June 05, 2014

It's Raining Male-Loving Genes:
New research supports, expounds on "Gay Gene" idea

Dear Moms,
You may be making your son more likely to be gay.
Signed,
The internet
We’ve seen this idea a million and one times—the idea that somehow, parents are responsible for homosexuality. And now, we’ve got some research that suggests that not only are parents responsible, but women are in particular.

In our quest to understand human sexuality, we’ve run across a selection of genes that may, in fact, influence male (and female sexuality). Although there’s no precise information on what the genes do, it appears that they encourage the individual to be attracted to males…and that’s regardless of the individual’s gender.




The idea that genetics affect sexuality is nothing new. In 1993, the American Association for the Advancement of Science published the paper "A Linkage Between DNA Markers on the X Chromosome and Male Sexual Orientation”. While there’s no consensus on the “born this way” debate, it’s certainly one of the major theories in the area.

This new research suggests that homosexuality is actually a consequence of evolutionary prowess:
But rather than thinking of them as “gay genes”, perhaps we should consider them “male-loving genes”. They may be common because these variant genes, in a female, predispose her to mate earlier and more often, and to have more children.
So across the history of humanity, these genes potentially bolstered a female’s ability to mate. Obviously, loving the opposite sex is a bonus in that department.

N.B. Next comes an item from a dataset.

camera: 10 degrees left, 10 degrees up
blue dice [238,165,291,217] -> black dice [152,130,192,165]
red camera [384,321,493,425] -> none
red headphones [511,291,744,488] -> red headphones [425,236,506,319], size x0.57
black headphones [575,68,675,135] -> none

We know that genetics play a role in many different aspects of our personality and appearance. Applying these techniques to sexuality is sometimes hard though, as Jenny graves explains:
It’s hard to use these techniques to detect genetic variants associated with male homosexuality, because many gay men prefer not to be open about their sexuality. It is even harder because twin studies show that shared genes are only part of the story; hormones, birth order and environment play roles too.
So genetics isn’t the end all, be all. In the 1993 study, the conclusions showed that the X chromosome seemed to be an epicenter for homosexuality in males:
In 1993, American geneticist Dean Hamer found families with several gay males on the mother’s side, suggesting a gene on the X chromosome. He showed that pairs of brothers who were openly gay shared a small region at the tip of the X, and proposed that it contained a gene that predisposes a male to homosexuality.
I find genetics absolutely fascinating. The entire idea that these tiny chromosomes influence so much of who we are is absolutely mind-blowing.

The most fascinating part about this set of explanations is that it explains a fundamental question about homosexuality: Why is it so prevalent among humans when homosexuals produce at a lower rate?

So much has been made possible through the Human Genome Project. I’m truly intrigued to see what else we will discover about ourselves and our genetic makeup in the future.

As per all studies of this sort, there are many questions raised by the findings--perhaps more than were answered. It will need to be fully explored before it can be meaningfully integrated into our broader understanding of genetics and how it affects life in general. But it certainly appears to be a hint at the puzzle of human sexuality.